Das eine Mal schreibt er: „Ich bin so glücklich“ – und macht drei Smileys dazu; ein andermal tippt er: „Ich liebe meinen Kanzler“. Und weil ÖBAG-Chef Thomas Schmid bestens in der ÖVP vernetzt und ins Visier der Justiz geraten ist, sind Auszüge seiner 300.000 Kurznachrichten nun auf nahezu allen Nachrichtenplattformen zu lesen und zu hören. Inklusive Klarnamen der Empfänger, und ganz egal, ob sich Schmid mit dem Kanzler oder einfachen Mitarbeitern austauscht.
Dass öffentlich wird, welche Emojis Schmid & Co verwenden, das kann man damit erklären, dass sich daraus – auch – ein politisches Sittenbild ergibt. Doch trotz allem stellt sich die Frage: Wo zieht man die Grenze? Ist es – streng genommen – nicht Privatsache, wenn zwei Spezis über den Chef lästern? Was soll wann und von wem öffentlich werden?

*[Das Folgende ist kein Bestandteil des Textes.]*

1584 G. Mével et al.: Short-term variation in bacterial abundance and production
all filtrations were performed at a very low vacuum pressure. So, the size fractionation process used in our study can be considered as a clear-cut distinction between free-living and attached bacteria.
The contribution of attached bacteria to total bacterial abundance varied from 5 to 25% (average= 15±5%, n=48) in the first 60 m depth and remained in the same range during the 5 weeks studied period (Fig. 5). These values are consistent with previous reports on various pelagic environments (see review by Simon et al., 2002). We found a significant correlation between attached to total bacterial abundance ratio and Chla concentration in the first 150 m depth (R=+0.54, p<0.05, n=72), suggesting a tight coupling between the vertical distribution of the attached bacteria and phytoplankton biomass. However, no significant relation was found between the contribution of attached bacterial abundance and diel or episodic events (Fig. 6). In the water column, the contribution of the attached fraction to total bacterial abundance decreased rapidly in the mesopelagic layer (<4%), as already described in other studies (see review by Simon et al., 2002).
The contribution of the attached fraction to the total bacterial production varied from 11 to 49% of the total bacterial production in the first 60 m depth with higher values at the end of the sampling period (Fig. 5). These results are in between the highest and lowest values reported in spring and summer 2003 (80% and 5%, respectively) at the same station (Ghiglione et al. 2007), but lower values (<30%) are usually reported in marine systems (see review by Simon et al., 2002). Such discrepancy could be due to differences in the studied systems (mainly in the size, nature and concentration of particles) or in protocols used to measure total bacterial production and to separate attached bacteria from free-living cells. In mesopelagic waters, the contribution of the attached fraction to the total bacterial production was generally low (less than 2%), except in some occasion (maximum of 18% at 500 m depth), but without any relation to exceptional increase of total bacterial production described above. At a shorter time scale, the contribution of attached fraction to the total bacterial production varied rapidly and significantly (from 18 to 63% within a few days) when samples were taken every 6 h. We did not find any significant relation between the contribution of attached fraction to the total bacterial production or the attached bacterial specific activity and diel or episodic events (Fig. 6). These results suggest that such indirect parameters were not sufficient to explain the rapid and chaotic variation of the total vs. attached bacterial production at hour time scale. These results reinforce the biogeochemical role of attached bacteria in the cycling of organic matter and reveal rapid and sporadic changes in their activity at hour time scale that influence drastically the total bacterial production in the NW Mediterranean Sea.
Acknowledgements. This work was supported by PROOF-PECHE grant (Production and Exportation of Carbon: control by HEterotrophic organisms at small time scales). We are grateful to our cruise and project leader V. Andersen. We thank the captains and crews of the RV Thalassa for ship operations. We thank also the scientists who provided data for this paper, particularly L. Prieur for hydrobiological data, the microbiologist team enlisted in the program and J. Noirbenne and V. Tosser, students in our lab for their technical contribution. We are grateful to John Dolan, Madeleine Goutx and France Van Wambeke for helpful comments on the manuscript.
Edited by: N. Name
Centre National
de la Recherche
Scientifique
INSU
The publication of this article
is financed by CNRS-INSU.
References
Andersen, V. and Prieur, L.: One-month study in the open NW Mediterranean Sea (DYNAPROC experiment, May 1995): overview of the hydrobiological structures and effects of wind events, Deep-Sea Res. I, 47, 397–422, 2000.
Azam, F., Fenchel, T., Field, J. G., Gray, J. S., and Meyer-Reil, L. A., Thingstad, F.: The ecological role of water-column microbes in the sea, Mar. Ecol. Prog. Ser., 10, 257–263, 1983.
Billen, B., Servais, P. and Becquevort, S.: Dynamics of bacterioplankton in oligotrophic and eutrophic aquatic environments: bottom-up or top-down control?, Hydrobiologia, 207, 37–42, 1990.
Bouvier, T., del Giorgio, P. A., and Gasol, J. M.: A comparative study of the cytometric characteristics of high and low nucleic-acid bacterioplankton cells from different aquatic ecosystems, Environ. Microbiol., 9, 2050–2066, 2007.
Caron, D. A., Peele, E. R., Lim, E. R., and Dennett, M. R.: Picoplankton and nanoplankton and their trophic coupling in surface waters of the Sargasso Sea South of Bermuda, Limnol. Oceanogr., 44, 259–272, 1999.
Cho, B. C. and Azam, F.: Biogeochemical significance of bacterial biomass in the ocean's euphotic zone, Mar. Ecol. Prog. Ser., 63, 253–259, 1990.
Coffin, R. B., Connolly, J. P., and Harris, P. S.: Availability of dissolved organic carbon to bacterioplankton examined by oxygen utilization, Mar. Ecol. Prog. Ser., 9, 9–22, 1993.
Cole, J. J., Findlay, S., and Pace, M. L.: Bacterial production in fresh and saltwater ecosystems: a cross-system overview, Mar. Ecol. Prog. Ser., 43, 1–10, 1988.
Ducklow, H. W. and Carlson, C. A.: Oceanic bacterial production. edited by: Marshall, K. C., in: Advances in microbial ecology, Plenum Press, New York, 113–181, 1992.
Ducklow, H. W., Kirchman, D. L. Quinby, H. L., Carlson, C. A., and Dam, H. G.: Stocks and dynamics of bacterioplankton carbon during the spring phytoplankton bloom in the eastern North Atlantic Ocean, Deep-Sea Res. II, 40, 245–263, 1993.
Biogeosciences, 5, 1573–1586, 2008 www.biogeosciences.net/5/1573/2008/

„Tendenziell geht die Entwicklung dahin, dass Medien auch über einfache Mitarbeiter in der Politik alles berichten dürfen – und zwar auch unter der Nennung des vollen Namens. Die Voraussetzung ist immer, dass es sich um wahre Tatsachen handelt“, sagt Christoph Völk.
Völk ist als Rechtsanwalt auf Medienrecht spezialisiert und in die aktuelle Causa insofern involviert, als er einen Mandanten berät, der nicht mehr in der Politik ist, dessen Name aber in den Chats genannt wird.
Völk bezweifelt, dass man gesetzlich nachschärfen muss, wo die Grenze zwischen „privat“ und dem öffentlichen Interesse besteht. „Die Menschrechtskonvention räumt Medien die freie Meinungsäußerung ein, und diese kann und soll auch nicht beschränkt werden.“
Am Ende obliege es in einer Demokratie auch den freien Medien zu entscheiden, was im öffentlichen Interesse ist – wiewohl der Anwalt dazu mahnt, bei bloßer „Sensationsberichterstattung“ auf die Namensnennung zu verzichten.
Wichtig ist aus Sicht von Völk, dass all jene, die in der Politik agieren, achtsam kommunizieren. „In den USA dürfen Politiker grundsätzlich keinen privaten eMail-Accounts für berufliche Kommunikation verwenden, weil man davon ausgeht, dass das Berufliche in der Politik nie privat ist.“
Kein Schaden
Auch für Medienethikerin Claudia Paganini (Hochschule für Philosophie München) hat die Digitalisierung weniger geändert als man annehmen könnte. „Es gelten medienethisch die selben Regeln wie früher: Man soll mit dem Öffentlichmachen nach Möglichkeit keine Personen schädigen“, sagt Paganini, die vor wenigen Tagen auch bei einem Symposion der Politischen Akademie zum Thema referierte.
Wenn also persönliche eMail-, Signal- oder WhatsApp-Nachrichten publik gemacht werden, dann sei das immer dann zulässig, wenn das Interesse der Allgemeinheit (an einer Veröffentlichung) stärker wiegt als das Privatinteresse des Einzelnen.
Wie Anwalt Völk ortet Paganini keinen Bedarf, neue oder strengere Gesetze einzuführen. Stattdessen müsse man bei den handelnden Personen ansetzen: „Im Kern geht es darum, dass man von Politikern auf jeder Ebene ein Mindestmaß an Medienkompetenz erwarten muss“, sagt Paganini.
Momentan sei die Gesellschaft in einem „Medienwandel“. Und der führe zu Verhaltensunsicherheiten. „So wie heute jedem Bürgermeister klar ist, dass man an einer Bushaltestelle vor Publikum nicht einfach allen alles sagen kann, so muss auch klar sein, dass man nicht allen alles in digitalen Nachrichten, eMails etc. schreibt.“
Wobei sie eines zu bedenken gibt: „Der Schaden, den gedankenlose Aktionen anrichten können, ist durch die Digitalisierung wohl um ein Vielfaches größer geworden."